- **What you should do**:
Every line holding the word "center" should be copied from the material.

- **Data in this exercise**:
———

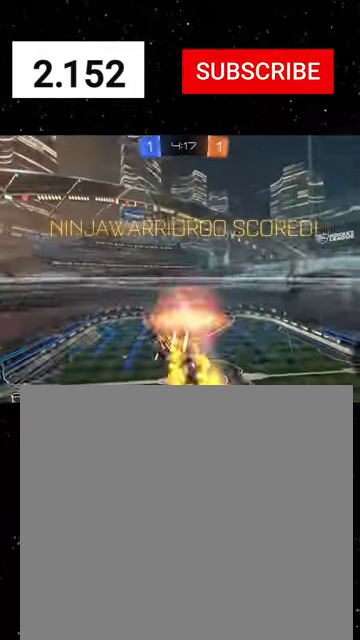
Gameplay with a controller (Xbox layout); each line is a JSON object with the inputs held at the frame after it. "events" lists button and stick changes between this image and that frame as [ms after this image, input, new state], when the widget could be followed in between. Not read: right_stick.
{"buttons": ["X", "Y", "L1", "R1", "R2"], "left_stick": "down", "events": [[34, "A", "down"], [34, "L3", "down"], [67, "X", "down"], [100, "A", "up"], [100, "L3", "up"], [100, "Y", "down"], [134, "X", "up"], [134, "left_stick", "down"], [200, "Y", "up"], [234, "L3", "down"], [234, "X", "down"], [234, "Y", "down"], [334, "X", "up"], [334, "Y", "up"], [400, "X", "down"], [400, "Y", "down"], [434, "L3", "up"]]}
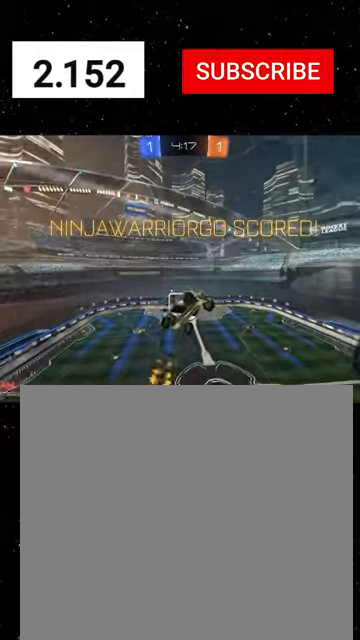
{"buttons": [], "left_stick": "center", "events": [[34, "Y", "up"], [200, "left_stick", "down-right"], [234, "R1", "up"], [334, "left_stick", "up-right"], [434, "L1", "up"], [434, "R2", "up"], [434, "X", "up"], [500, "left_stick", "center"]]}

———

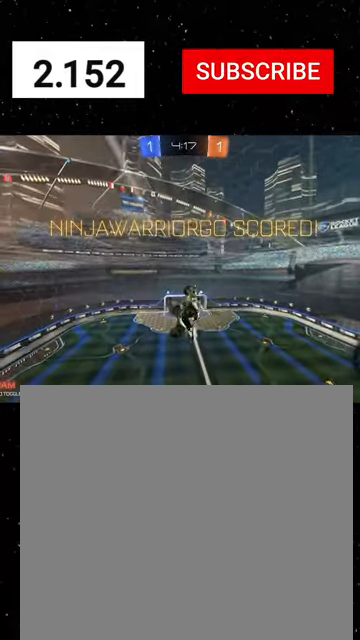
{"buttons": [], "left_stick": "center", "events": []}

———

- **Response to this exercise**:
{"buttons": [], "left_stick": "center", "events": [[34, "Y", "up"], [200, "left_stick", "down-right"], [234, "R1", "up"], [334, "left_stick", "up-right"], [434, "L1", "up"], [434, "R2", "up"], [434, "X", "up"], [500, "left_stick", "center"]]}
{"buttons": [], "left_stick": "center", "events": []}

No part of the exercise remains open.